We know this president and this Congress will pass a major tax cut 
before the 2018 elections because Trump wants it, his economic team 
has it mapped out, and the House and Senate would not dare go to the 
voters next year without a tax cut. Watch for Red State Democrats, 
facing electoral elimination, to be passionate supporters of a Republican 
tax bill. It will happen, and this president will sign it. Of that we have no 
doubt.
Cut Through the Noise These Next 18 MonthsSo we have a very 
strong determination to stand by this president, to give him more 
Senators in 18 months, and to give him another four  years in 
Washington before Maxine Waters exiles him.
We do not care that Europeans and their leaders like America less now 
than they did when Obama was president. Most children like their 
grandparents more than they like their parents because Gramps and 
Granny have no rules, feed them candy, and let them stay up all night,
while the parents make the kids do their homework, brush their teeth, 
and clean their rooms. Obama was cheered by throngs in Berlin, giggled 
with Hugo Chavez, and salsaed in Cuba in front of Castro. Sure they 
loved him—they even gave him a Nobel Peace Prize, just as they 
previously had given one to Yasser Arafat, before he did anything.
We want a president who goes to Europe, tells them to pay the bill
they promised to pay NATO, and gets results. We want him extricating 
us from climate pacts and trade agreements that do not serve our 
interests. Along the way, our allies from Japan to Israel to England know
they now have a reliable leader in the White House, not a team of 
kibbitzers who send James Taylor to Paris to sing “You’ve Got a Friend”
as an American response to the Charlie Hebdo massacre in France.
Americans want jobs, and this president now is forward on rebuilding
the nation’s long-neglected infrastructure, while emphasizing the 
importance of “Buying American” and restoring America’s historical 
role in manufacturing.

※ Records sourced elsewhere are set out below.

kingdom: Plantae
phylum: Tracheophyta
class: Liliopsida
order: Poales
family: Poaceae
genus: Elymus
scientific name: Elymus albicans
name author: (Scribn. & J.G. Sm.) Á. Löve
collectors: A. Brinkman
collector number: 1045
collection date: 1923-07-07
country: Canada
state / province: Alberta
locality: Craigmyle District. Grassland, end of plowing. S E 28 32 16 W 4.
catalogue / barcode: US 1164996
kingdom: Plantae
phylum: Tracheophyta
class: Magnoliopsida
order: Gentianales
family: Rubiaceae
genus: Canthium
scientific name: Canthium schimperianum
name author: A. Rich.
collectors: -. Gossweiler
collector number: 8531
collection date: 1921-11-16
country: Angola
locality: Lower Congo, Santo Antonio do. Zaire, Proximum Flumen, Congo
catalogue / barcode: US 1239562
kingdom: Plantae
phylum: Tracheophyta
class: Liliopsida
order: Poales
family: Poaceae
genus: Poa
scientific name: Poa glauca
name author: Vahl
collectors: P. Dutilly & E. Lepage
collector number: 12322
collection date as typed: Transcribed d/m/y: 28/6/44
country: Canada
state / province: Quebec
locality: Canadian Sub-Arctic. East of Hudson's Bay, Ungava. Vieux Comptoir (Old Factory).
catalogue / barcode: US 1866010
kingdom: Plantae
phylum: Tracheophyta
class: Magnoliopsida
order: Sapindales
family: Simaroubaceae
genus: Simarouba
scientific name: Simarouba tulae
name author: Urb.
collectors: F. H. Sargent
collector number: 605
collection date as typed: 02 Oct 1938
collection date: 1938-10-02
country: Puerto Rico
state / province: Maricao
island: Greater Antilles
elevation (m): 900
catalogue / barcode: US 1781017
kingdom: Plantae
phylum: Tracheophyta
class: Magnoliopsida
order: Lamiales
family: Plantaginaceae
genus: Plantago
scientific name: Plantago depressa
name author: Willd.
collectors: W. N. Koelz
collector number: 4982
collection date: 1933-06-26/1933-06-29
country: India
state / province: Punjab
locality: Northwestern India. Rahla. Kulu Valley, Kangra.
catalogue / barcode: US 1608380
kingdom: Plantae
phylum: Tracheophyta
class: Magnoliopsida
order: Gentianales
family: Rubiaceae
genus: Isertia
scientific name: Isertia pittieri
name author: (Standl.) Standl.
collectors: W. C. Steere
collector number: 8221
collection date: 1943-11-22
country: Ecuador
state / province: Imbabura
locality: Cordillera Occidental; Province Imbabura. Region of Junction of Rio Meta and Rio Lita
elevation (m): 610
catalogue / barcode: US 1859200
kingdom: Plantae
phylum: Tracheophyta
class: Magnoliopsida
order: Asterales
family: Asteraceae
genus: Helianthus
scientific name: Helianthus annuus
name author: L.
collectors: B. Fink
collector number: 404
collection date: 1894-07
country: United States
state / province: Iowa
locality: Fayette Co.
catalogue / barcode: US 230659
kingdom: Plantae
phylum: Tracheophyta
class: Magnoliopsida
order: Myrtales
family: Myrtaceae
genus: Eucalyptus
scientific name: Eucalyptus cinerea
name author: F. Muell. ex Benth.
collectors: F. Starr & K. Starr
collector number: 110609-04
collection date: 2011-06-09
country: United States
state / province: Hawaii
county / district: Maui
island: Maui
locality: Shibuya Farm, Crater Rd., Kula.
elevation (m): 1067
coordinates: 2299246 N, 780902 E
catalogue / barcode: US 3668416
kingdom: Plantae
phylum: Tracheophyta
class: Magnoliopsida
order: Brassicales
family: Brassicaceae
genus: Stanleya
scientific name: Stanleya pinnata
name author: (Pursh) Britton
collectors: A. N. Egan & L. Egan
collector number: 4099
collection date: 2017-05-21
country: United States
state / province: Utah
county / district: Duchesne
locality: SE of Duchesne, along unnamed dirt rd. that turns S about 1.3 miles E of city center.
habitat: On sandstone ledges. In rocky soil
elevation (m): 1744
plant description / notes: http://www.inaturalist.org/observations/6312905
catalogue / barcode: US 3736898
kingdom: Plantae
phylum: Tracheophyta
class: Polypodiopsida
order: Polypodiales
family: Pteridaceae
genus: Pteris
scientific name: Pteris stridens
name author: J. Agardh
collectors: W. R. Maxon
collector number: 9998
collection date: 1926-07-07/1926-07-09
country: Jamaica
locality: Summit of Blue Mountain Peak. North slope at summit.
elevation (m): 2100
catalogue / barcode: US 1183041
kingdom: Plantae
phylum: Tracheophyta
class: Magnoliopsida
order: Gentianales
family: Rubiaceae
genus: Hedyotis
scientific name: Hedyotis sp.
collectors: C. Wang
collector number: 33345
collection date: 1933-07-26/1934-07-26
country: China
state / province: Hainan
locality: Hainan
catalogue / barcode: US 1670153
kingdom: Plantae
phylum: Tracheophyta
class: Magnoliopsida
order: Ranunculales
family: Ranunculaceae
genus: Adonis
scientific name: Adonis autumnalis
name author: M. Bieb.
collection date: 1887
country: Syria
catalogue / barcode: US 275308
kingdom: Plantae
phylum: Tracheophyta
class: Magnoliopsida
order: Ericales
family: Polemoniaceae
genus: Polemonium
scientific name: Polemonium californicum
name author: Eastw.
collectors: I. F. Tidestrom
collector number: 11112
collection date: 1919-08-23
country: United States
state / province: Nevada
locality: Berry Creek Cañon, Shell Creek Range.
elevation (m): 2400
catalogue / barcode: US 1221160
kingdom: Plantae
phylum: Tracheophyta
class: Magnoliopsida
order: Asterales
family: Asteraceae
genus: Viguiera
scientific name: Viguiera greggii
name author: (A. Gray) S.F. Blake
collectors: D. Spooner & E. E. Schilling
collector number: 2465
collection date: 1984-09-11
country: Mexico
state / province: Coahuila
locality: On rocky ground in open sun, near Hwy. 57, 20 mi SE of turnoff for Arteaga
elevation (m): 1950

We want lower taxes and an America where we 
pay only for the health coverage options we want. We do not want to 
pay for Sandra Fluke’s birth control pills or Planned Parenthood’s 
abortions, although many of us are copacetic with their family planning 
and social counseling. We want trade agreements that protect American 
jobs and that recognize that international polluters like China and India 
and the misogynistic Arab oil sheikhdoms need to catch up with our 
clean-environment practices before we continue marching like lemmings
over industrial cliffs while the mass polluters scoop up our forfeited 
interests.
As the president now begins his next six months in office, we among his 
supporters have learned to tune out the nonsense that defines the lazy 
legislators in the Washington Beltway who prefer to mull over Mueller 
than to craft landmark health legislation that passes.
Yes, we have seen the president mature in office. He has made some
important pinpointed staff changes. He is moving away from abiding 
the daily media circus. For those Democrats who warned with alarm and
portents of peril that Donald Trump could not be trusted with the 
nuclear codes, we have seen that he has assembled a remarkable defense 
team, that he has authorized a surgical MOAB strike in Afghanistan and 
the dispatch of 59 cruise missiles to bombard clearly designated Syrian 
targets without embroiling us in a Middle East war that America should 
avoid. He has acted with care and delicacy in confronting the serious 
problem in North Korea, giving the lie to those who argued that he 
would be hot-headed and unable to lead.
For those of us who voted for Donald Trump last November—many of
us with some concern—we support him even more today than we did
then. Though we occasionally recoil from the more outlandish, we have
come to prefer reading his tweets more than we did reading about 
Clinton’s sexual harassment scandals. And we have learned to disregard
the “Russian stuff” like so much “white noise” that rivals the sound of 
a tree falling in the middle of a forest for irrelevance.